Because here’s the thing:

The problem that needed the meeting?
It doesn’t go away just because the meeting did.


Some Scrum Masters love to cancel meetings.
And weirdly, they always do it… 15 minutes before.

Why 15 minutes? I don’t know either.
But I do know the default calendar reminder is also 15 minutes.

I’ve seen every kind of Scrum meeting get the axe—
Even the kick-off.
But the most common casualty? Backlog grooming.

And what happens then? Grooming shifts into the daily standup.
Except it doesn’t really fit in the daily. So it happens badly. Or not at all.

The result? Tickets that aren’t properly groomed sneak into sprints.
And then I get developers pinging me, asking what the AC even is.

So we have an impromptu backlog grooming session. Just the two of us.
Not ideal.

Let me be clear: this is not how it’s supposed to work.
But at that point, the horse has bolted.
It’s halfway to Argentina, wearing a bowler hat and a fake moustache.

A horse wearing a bowler hat and fake moustache, doing its best to blend in and not get blamed for the cancelled meeting.
“What meeting?”

I do what I can to help.
But what I really want is to stop the chaos at the source—and actually fix the process.


It shouldn’t be like this.
The developer shouldn’t have to guess the AC, write up missing details, or phone around for clarification mid-sprint.

That’s not agility—it’s just chaos.

The Scrum Master’s job is to prevent exactly this situation.
Their role is to protect the team’s time and focus by ensuring that:

  • Meetings happen (on time, with purpose)
  • Tickets are clear before they land in a sprint
  • Issues are surfaced and solved before they cause churn

When the Scrum Master doesn’t step up, the team has to absorb that failure.
And the people who do care (often senior devs, QAs, or helpful humans like me) end up duct-taping the process back together.

That’s not sustainable.
It’s not fair.
And it’s definitely not Scrum.


When I became a Scrum Master, I hated the meandering meetings that went nowhere—and the ones that got perma-cancelled. I didn’t want to be responsible for either.

So I read the Scrum Guide. I wanted to understand the actual purpose of each meeting. It’s easy for them to get off track—but that’s where the Scrum Master should step in and coach the team to focus, understand the problem, and solve it.

I had one rule: I never cancelled the Scrum meetings. Especially backlog grooming. The team always knew the meeting would happen.

But I didn’t run meetings for the sake of it. Backlog grooming always started with a check-in: how’s the sprint going? Are we on track? Then we’d review and line up the next set of tickets.

Over time, we got good at it. Sometimes the meeting became a short check-in, and we’d end early. But we always had the time set aside.

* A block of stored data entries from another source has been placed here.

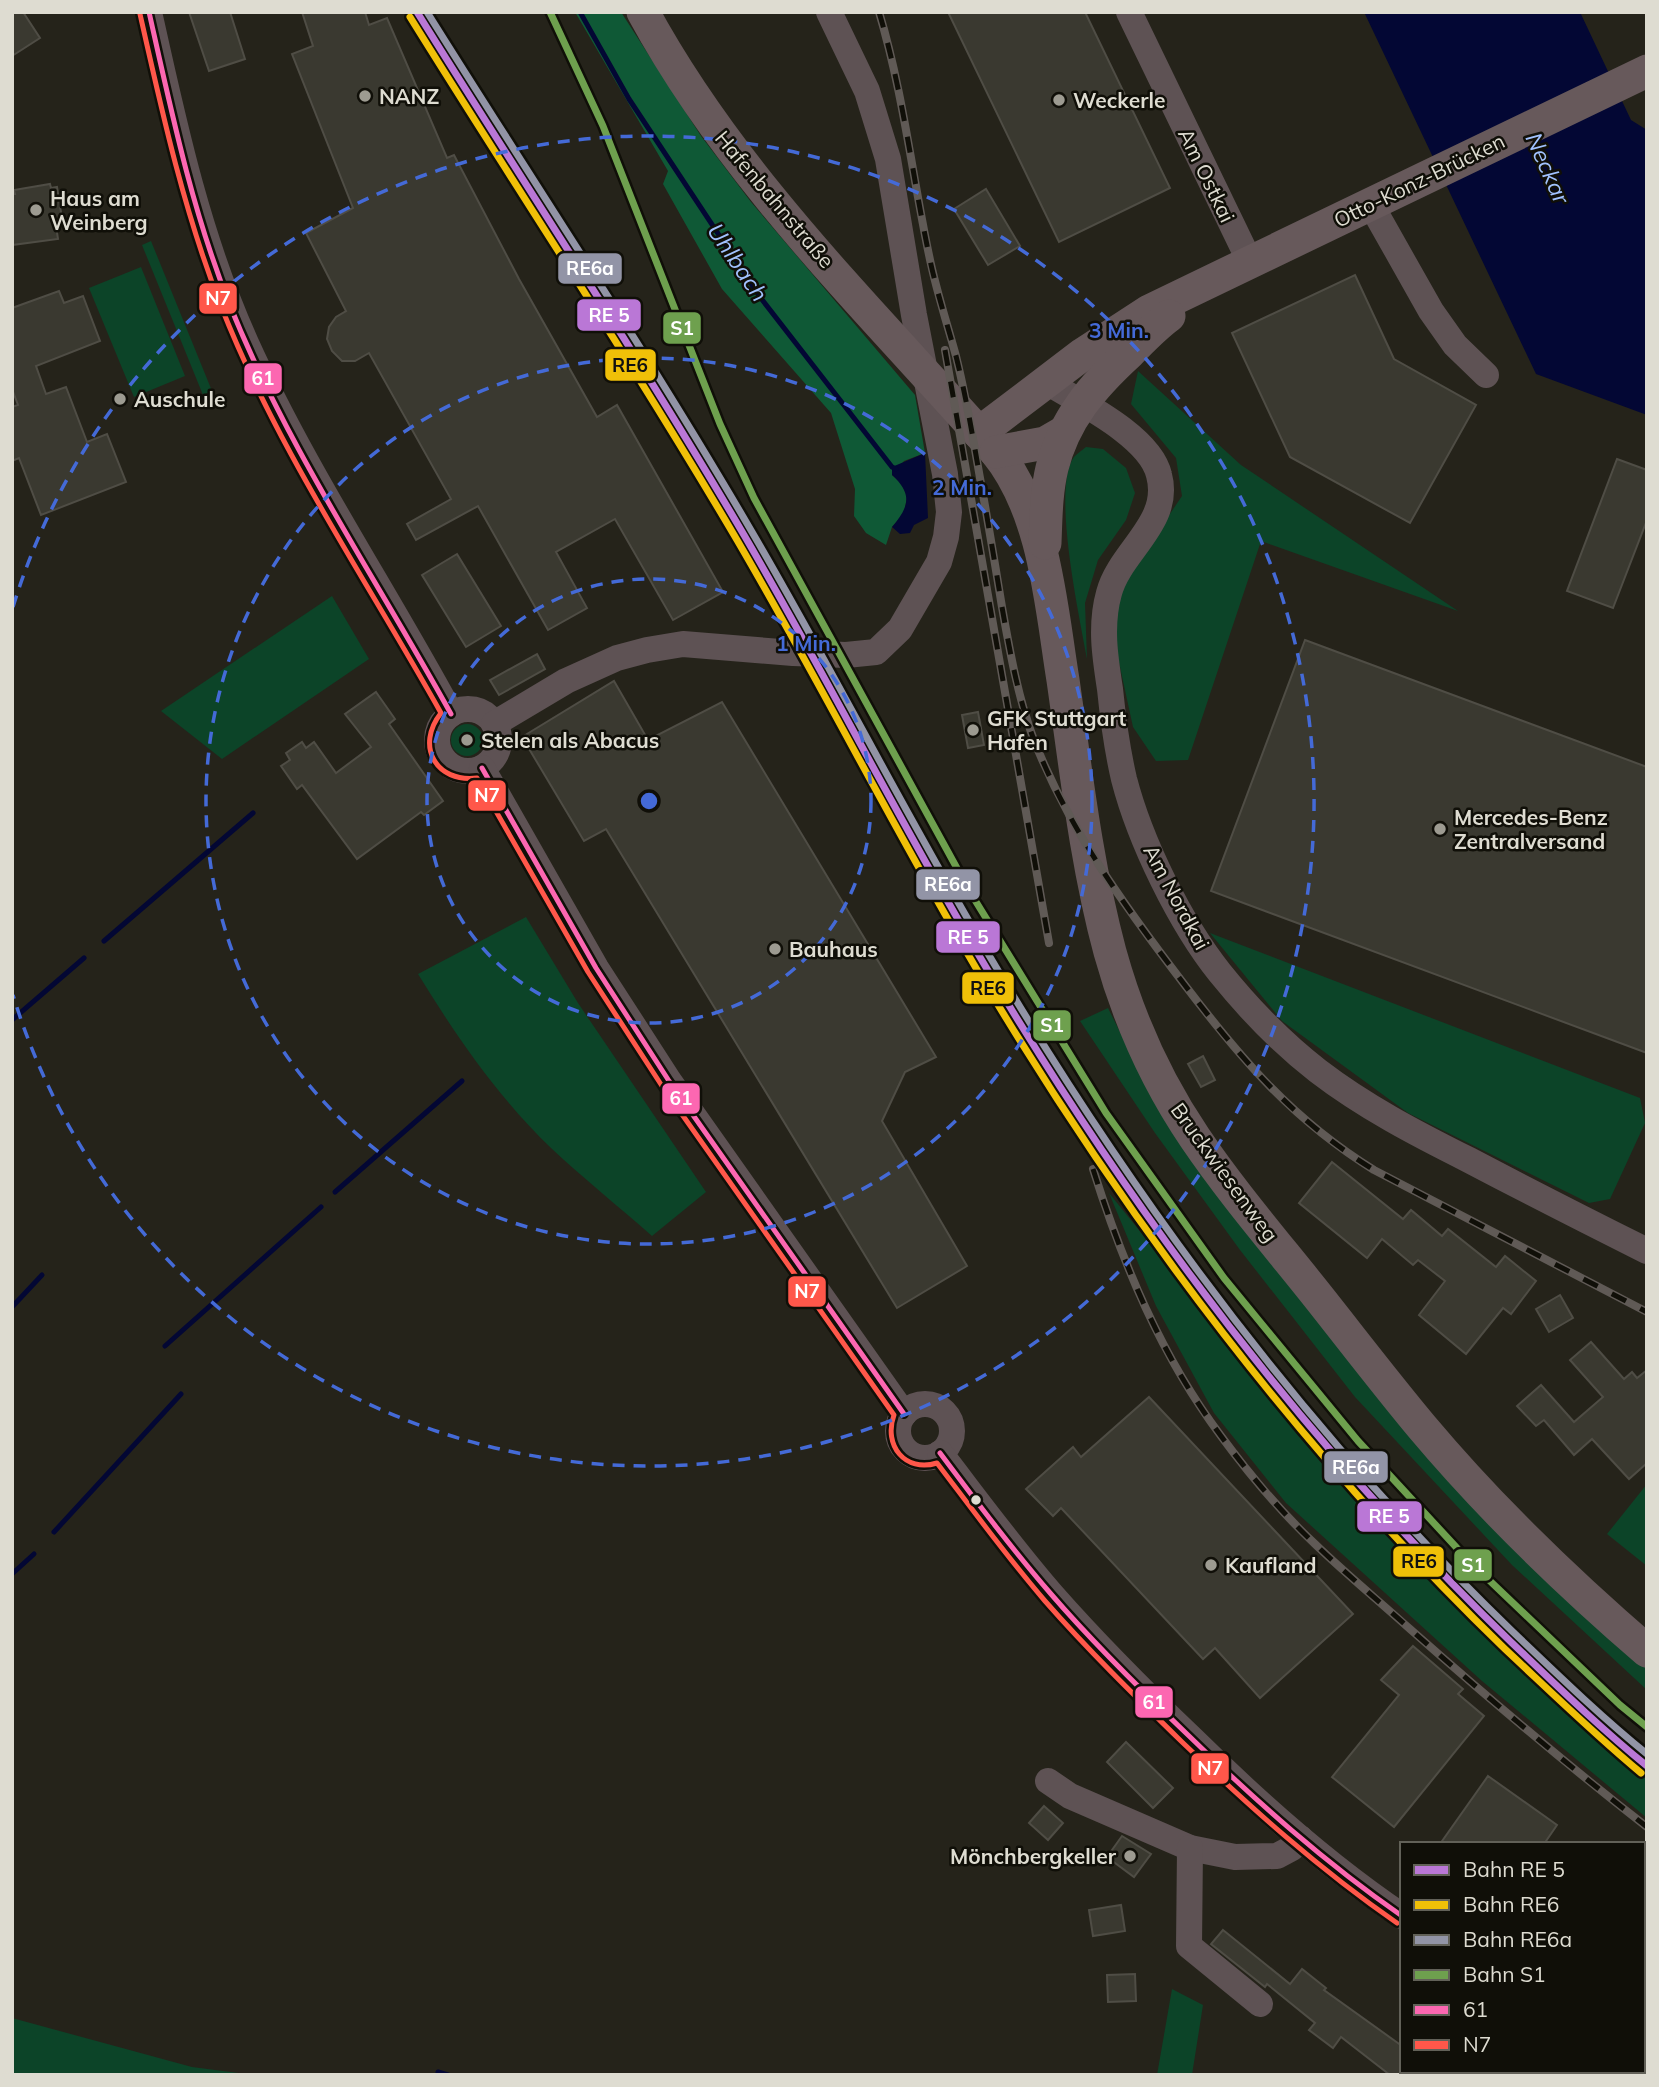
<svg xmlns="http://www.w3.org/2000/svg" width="1659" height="2087" font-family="Mulish,sans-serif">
<rect width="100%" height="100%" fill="#25231a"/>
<g fill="#0c4428">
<polygon points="151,241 212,391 203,395 142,245"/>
<polygon points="141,267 185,376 134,397 89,288"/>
<polygon points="1138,371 1241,465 1458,611 1261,541 1188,760 1156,761 1133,727 1115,644 1118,591 1182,496 1176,458 1131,404"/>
<path d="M1086 447 1103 449 1126 468 1135 493 1126 520 1098 560 1085 603 1087 659C1080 619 1051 488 1074 457 1077 454 1082 450 1086 447Z"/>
<polygon points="332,596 369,659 222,759 161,711"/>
<circle cx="467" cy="740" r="16"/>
<path d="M526 917 578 1003 706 1192 652 1236C618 1206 583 1178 551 1148 498 1097 456 1036 418 974Z"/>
<polygon points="1210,933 1640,1098 1645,1123 1610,1199 1589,1203 1408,1113 1282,1021"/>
<polygon points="1108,1008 1152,1096 1647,1665 1647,1690 1512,1565 1355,1397 1240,1250 1155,1133 1080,1021"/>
<polygon points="1109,1193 1315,1447 1469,1617 1647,1775 1647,1818 1482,1681 1286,1503 1214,1413 1156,1306"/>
<polygon points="1647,1484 1647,1566 1607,1534"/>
<polygon points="1172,1989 1203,2005 1192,2075 1157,2075"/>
<polygon points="12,2018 192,2067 246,2074 323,2074 12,2075"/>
</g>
<polygon fill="#0f5936" points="575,12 621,12 701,136 751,202 915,395 925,453 904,461 892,475 902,484 907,497 904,513 892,527 886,545 866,533 854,516 855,489 831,413 722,289 663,184 668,171"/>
<g fill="#030734">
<polygon points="1364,12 1580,12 1631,120 1647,130 1647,415 1536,374"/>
<path d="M925 453 928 518 914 525 910 533 900 534 892 527C909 507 913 494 892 475V467Z"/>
</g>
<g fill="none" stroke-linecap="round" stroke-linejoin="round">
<g stroke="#030734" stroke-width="5">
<polyline points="580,12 629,99 760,297 892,467 896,469"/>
<polyline points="104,941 253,813"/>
<polyline points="12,1020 84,958"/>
<polyline points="335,1192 462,1081"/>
<polyline points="12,1307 42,1275"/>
<polyline points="165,1346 321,1207"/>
<polyline points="54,1532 181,1394"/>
<polyline points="12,1574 34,1554"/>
<polyline points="438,2072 448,2075"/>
</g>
</g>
<g fill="#3a3930" stroke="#4f4d45" stroke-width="2">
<polygon points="12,12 23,12 40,38 12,56"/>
<polygon points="189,12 230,12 245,59 209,71"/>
<polygon points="302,12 365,12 369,25 387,18 447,158 454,155 519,279 597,417 617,405 723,592 673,620 615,519 556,552 587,608 548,630 478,506 416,540 407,524 451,499 369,353 355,361 342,361 332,351 327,339 329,327 336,317 346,311 306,233 353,208 292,54 313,46"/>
<polygon points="948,12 1085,12 1170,188 1059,242"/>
<polygon points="50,184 51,188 57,187 63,225 56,226 58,239 12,245 12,194 15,194 14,190"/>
<polygon points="986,189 1020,246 988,265 954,209"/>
<polygon points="1355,275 1394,359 1476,405 1410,523 1290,457 1232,333"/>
<polygon points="59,291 64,303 83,296 100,341 36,366 46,394 66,387 87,442 107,434 126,482 41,515 19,458 12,461 12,407 18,405 12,389 12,308"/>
<polygon points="1617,459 1647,470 1647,520 1613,608 1567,591"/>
<polygon points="457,554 501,626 466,647 422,575"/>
<polygon points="1305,640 1647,767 1647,1053 1211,891"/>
<polygon points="537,654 545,669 499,695 490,680"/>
<polygon points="614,681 648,740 722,702 936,1057 905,1072 882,1121 967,1266 897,1308 606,829 584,841 522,737"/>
<polygon points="376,692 395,719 389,724 443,801 424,815 421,812 357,859 302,785 297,789 281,766 290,760 286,753 302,742 306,748 314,742 336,773 371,747 345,714"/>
<polygon points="978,712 984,745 968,748 962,715"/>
<polygon points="1203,1056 1215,1080 1201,1087 1188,1064"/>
<polygon points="1332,1162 1403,1219 1411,1210 1442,1236 1448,1229 1496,1267 1505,1256 1536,1281 1511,1314 1503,1308 1466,1354 1419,1315 1445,1281 1418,1260 1413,1265 1382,1239 1367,1258 1299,1203"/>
<polygon points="1560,1295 1573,1318 1549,1332 1536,1309"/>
<polygon points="1591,1342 1624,1379 1632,1372 1637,1378 1647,1370 1647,1463 1629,1479 1592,1439 1574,1455 1544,1420 1536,1426 1517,1406 1541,1385 1574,1422 1603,1397 1570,1360"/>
<polygon points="1149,1397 1353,1614 1260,1698 1215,1648 1203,1659 1061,1508 1053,1516 1026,1489 1073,1447 1081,1457"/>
<polygon points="1413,1646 1463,1689 1458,1694 1484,1716 1394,1827 1332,1777 1399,1695 1381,1680"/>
<polygon points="1126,1742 1173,1788 1153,1808 1107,1762"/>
<polygon points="1488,1776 1557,1825 1544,1844 1440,1844"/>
<polygon points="1044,1806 1063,1823 1048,1840 1029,1823"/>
<polygon points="1122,1836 1151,1854 1134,1877 1107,1857"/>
<polygon points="1121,1905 1125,1931 1093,1936 1089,1910"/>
<polygon points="1223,1930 1290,1984 1302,1969 1326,1988 1324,1990 1402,2046 1402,2075 1390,2075 1341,2037 1333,2048 1309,2030 1315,2023 1267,1984 1265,1987 1211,1944"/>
<polygon points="1135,1974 1136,2001 1108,2002 1107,1975"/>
</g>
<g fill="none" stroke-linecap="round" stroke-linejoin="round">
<g stroke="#5e5254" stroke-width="26">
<path d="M149 12C174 125 198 237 246 343 304 471 384 590 451 714"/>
<polyline points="1129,12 1250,262"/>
<polyline points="1370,203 1431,311 1455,345 1486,375"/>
<path d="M1045 381C1079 402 1150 436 1159 475 1172 523 1120 551 1109 593 1100 625 1105 657 1110 689 1113 719 1117 749 1124 779 1140 841 1180 923 1220 973 1249 1009 1282 1043 1318 1071 1365 1107 1417 1134 1469 1160 1528 1191 1587 1221 1647 1251"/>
<circle cx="468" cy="740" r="31"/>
<polyline points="494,724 566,681 617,658 647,650 683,644 793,653 846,655 876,652 900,629 939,562 946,537 949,512 945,474 914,315 888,159 867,91 829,12"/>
<polyline points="482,768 596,968 669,1081 904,1414"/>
<circle cx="925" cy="1431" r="27"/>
<path d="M940 1453C977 1501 1012 1549 1052 1595 1096 1645 1144 1693 1192 1739 1257 1803 1326 1865 1402 1916"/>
<polyline points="1048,1781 1070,1796 1190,1848 1235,1857 1277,1856 1292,1848 1300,1838"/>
<polyline points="1190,1848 1189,1946 1260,2004"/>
<polyline points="1643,2041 1647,2043"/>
<polyline points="1575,2071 1576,2075"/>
</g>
<g stroke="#67595b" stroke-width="33">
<path d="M643 12C733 178 872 312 996 452 1045 512 1051 606 1063 680 1076 771 1086 863 1110 952 1128 1017 1157 1082 1195 1138 1233 1194 1278 1246 1320 1299 1354 1342 1387 1385 1422 1427 1490 1508 1567 1582 1647 1651"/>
<polyline points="979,433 1083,354 1149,311 1647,71"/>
<polyline points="996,452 1045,443 1064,432"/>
<path d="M1045 543C1046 518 1046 493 1052 468 1064 419 1093 386 1129 353 1142 340 1154 327 1169 316"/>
</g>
<g stroke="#605a56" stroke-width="8">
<g id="rail">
<path d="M879 12C903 92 912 174 929 255 936 290 947 323 956 356 966 396 973 438 980 478 988 521 995 564 1002 607 1010 652 1018 698 1034 740 1069 830 1126 908 1184 984 1241 1059 1293 1120 1374 1170L1647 1312"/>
<polyline points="945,350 1049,943"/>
<path d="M1093 1169C1123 1264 1161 1356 1221 1436 1249 1474 1281 1512 1315 1544 1346 1574 1379 1601 1410 1629 1487 1697 1566 1764 1647 1827"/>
</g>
</g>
<use href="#rail" stroke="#100f08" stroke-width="5" stroke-dasharray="16" stroke-linecap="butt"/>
<g stroke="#100f08" stroke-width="10">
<g id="bus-1">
<path d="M149 12C171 110 192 210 229 303 287 448 376 578 451 714"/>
<polyline points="482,768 596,968 669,1081 904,1414"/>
<path d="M940 1453C976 1501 1012 1549 1051 1594 1094 1644 1141 1690 1188 1735 1255 1800 1324 1862 1402 1916"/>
</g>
</g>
<g stroke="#100f08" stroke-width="10">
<path id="bus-2" d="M140 14C162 112 184 212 221 306 277 449 366 579 441 713 415 746 436 783 477 778L588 972 662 1086 894 1415C883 1445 905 1473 937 1463 972 1509 1007 1557 1045 1601 1088 1650 1135 1696 1182 1742 1250 1807 1319 1869 1397 1923"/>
</g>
<use href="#bus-1" stroke="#fc67b1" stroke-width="5"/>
<use href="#bus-2" stroke="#ff574a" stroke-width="5"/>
<g stroke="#100f08" stroke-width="12">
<path id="rail-1" d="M417 12C526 187 640 358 744 535 830 682 905 833 993 979 1138 1221 1307 1445 1511 1642 1555 1684 1599 1727 1647 1766"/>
</g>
<g stroke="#100f08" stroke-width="12">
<path id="rail-2" d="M410 17C518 191 633 363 737 540 823 687 899 839 986 985 1132 1228 1301 1452 1505 1649 1550 1691 1594 1734 1641 1773"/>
</g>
<g stroke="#100f08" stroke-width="12">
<path id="rail-3" d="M427 12C535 185 649 355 752 532 837 677 912 828 999 972 1143 1213 1310 1436 1512 1631 1556 1673 1600 1716 1647 1754"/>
</g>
<g stroke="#100f08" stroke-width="12">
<polyline id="rail-4" points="550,12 603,126 720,424 754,498 970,892 1106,1113 1224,1278 1358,1441 1468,1560 1620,1705 1647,1727"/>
</g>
<use href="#rail-1" stroke="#ba77d6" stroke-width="7"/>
<use href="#rail-2" stroke="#f0c008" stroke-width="7"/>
<use href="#rail-3" stroke="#9294a6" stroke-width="7"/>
<use href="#rail-4" stroke="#6ea04e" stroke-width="7"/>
</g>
<g fill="none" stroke="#446ad7" stroke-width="3.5" stroke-dasharray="12 9">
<circle cx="649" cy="801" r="222"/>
<circle cx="649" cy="801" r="443"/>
<path d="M13 607A665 665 0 1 1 13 995"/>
</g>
<g fill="#9d9b91" stroke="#100f08" stroke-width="2.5">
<circle cx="365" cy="96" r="7"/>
<circle cx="1059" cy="100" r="7"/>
<circle cx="36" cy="210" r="7"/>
<circle cx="120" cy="399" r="7"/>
<circle cx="973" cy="730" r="7"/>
<circle cx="467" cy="740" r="7"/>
<circle cx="1440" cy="829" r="7"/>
<circle cx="775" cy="949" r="7"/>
<circle cx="1211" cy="1565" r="7"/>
<circle cx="1130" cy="1856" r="7"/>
</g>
<circle fill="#dedcd1" stroke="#100f08" stroke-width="2.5" cx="976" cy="1500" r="6"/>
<g text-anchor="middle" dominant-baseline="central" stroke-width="5" stroke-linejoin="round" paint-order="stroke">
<g font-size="21" font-weight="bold" fill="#dedcd1" stroke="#100f08" text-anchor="start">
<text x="379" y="96">NANZ</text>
<text x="1073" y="100">Weckerle</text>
<text x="50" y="198">Haus am<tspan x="50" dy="24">Weinberg</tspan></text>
<text x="134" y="399">Auschule</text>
<text x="987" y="718">GFK Stuttgart<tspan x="987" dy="24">Hafen</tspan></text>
<text x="481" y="740">Stelen als Abacus</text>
<text x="1454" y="817">Mercedes-Benz<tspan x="1454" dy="24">Zentralversand</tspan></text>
<text x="789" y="949">Bauhaus</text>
<text x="1225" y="1565">Kaufland</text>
<text x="1116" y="1856" text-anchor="end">Mönchbergkeller</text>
</g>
<g font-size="21" fill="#dedcd1" stroke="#100f08">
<text transform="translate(1207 175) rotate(64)">Am Ostkai</text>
<text transform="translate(1419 180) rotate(-26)">Otto-Konz-Brücken</text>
<text transform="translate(775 199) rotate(50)">Hafenbahnstraße</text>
<text transform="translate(1177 897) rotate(62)">Am Nordkai</text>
<text transform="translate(1225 1172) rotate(54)">Bruckwiesenweg</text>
</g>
<g font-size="23" font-style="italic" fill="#a1c2fe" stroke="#100f08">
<text transform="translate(1548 168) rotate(66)">Neckar</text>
<text transform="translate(738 262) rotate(56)">Uhlbach</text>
</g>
</g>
<circle cx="649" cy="801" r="10" fill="#446ad7" stroke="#100f08" stroke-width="3.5"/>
<g font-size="21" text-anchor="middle" font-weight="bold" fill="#446ad7" stroke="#100f08" stroke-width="5" stroke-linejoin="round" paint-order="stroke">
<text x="1119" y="338">3 Min.</text>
<text x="962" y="495">2 Min.</text>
<text x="806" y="651">1 Min.</text>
</g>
<g stroke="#100f08" stroke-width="2.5">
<rect x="557" y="252" width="66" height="33" rx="7" fill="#9294a6"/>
<rect x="198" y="282" width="40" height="33" rx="7" fill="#ff574a"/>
<rect x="576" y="298" width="66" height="34" rx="7" fill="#ba77d6"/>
<rect x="662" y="311" width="40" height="34" rx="7" fill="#6ea04e"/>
<rect x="604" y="348" width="53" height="34" rx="7" fill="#f0c008"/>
<rect x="243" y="362" width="40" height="33" rx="7" fill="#fc67b1"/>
<rect x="467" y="779" width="40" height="33" rx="7" fill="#ff574a"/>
<rect x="915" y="868" width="66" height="33" rx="7" fill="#9294a6"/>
<rect x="935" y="920" width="66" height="34" rx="7" fill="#ba77d6"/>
<rect x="961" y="971" width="54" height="34" rx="7" fill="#f0c008"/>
<rect x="1032" y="1009" width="40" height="33" rx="7" fill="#6ea04e"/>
<rect x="661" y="1082" width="40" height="33" rx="7" fill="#fc67b1"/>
<rect x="787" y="1275" width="40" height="33" rx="7" fill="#ff574a"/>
<rect x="1323" y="1450" width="66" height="34" rx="7" fill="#9294a6"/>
<rect x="1356" y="1500" width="67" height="33" rx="7" fill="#ba77d6"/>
<rect x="1392" y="1545" width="53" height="33" rx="7" fill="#f0c008"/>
<rect x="1453" y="1548" width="40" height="34" rx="7" fill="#6ea04e"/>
<rect x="1134" y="1685" width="40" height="34" rx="7" fill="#fc67b1"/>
<rect x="1190" y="1752" width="40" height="33" rx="7" fill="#ff574a"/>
</g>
<g font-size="19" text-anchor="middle" font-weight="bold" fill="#fff">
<text x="590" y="275">RE6a</text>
<text x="218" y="305">N7</text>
<text x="609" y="322">RE 5</text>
<text x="682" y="335">S1</text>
<text x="263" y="385">61</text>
<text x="487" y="802">N7</text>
<text x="948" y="891">RE6a</text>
<text x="968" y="944">RE 5</text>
<text x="1052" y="1032">S1</text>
<text x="681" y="1105">61</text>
<text x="807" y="1298">N7</text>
<text x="1356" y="1474">RE6a</text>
<text x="1389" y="1523">RE 5</text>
<text x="1473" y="1572">S1</text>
<text x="1154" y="1709">61</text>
<text x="1210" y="1775">N7</text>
</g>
<g font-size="19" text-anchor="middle" font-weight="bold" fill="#111">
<text x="630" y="372">RE6</text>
<text x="988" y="995">RE6</text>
<text x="1419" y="1568">RE6</text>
</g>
<rect width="1659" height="2087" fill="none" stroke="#dedcd1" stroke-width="28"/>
<rect x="1400" y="1842" width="245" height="231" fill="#100f08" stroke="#626158" stroke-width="2"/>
<rect x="1414" y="1865" width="35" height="10" fill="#ba77d6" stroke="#626158" stroke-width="2"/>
<text x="1463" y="1877" font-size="21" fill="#dedcd1">Bahn RE 5</text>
<rect x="1414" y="1900" width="35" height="10" fill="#f0c008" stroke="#626158" stroke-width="2"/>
<text x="1463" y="1912" font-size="21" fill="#dedcd1">Bahn RE6</text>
<rect x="1414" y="1935" width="35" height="10" fill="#9294a6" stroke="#626158" stroke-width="2"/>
<text x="1463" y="1947" font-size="21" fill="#dedcd1">Bahn RE6a</text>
<rect x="1414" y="1970" width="35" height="10" fill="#6ea04e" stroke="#626158" stroke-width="2"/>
<text x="1463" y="1982" font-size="21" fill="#dedcd1">Bahn S1</text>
<rect x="1414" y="2005" width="35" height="10" fill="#fc67b1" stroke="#626158" stroke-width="2"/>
<text x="1463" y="2017" font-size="21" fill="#dedcd1">61</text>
<rect x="1414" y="2040" width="35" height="10" fill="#ff574a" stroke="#626158" stroke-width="2"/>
<text x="1463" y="2052" font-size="21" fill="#dedcd1">N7</text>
</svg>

Because even in great teams, things go wrong—not from mistakes, but from complexity. And when I asked in casual catch-ups if anyone had issues, they’d usually say “no.” But in grooming, when there was space and structure, developers would raise questions. They’d flag issues. They knew they could.

And that’s what I liked—not that people were stuck, but that they felt safe enough to say so.
Then we could fix it. Together.

Because if you don’t even know there’s a problem…
how can you fix it?


Developers liked it.
They knew they had space to raise things—without second guessing, or squeezing in ad-hoc grooming calls.
And even though we never cancelled a single meeting… no one ever said it was a waste of time.

It’s almost as if the problem wasn’t having meetings.
It was having the wrong kind.


Some people cancel meetings because they think they’re a waste of time.

But bad meetings are like bad tooth brushing—
frustrating, ineffective, and kind of pointless.
That doesn’t mean you stop brushing.
It means you get better at it.
Otherwise? You end up with black teeth and bad breath.

Scrum meetings are flossing for your process.
Skip them long enough, and everything starts to break down.
The foundations get wobbly. Cracks open. Frustrations build up.

Scrum hygiene isn’t sexy. But you know what’s worse? Rot.


A red rubber stamp with the word “CANCELLED” leaves a bold imprint, suggesting overuse and a reflex to shut down meetings instead of fixing them.
Used responsibly: rare. Used repeatedly: tragic.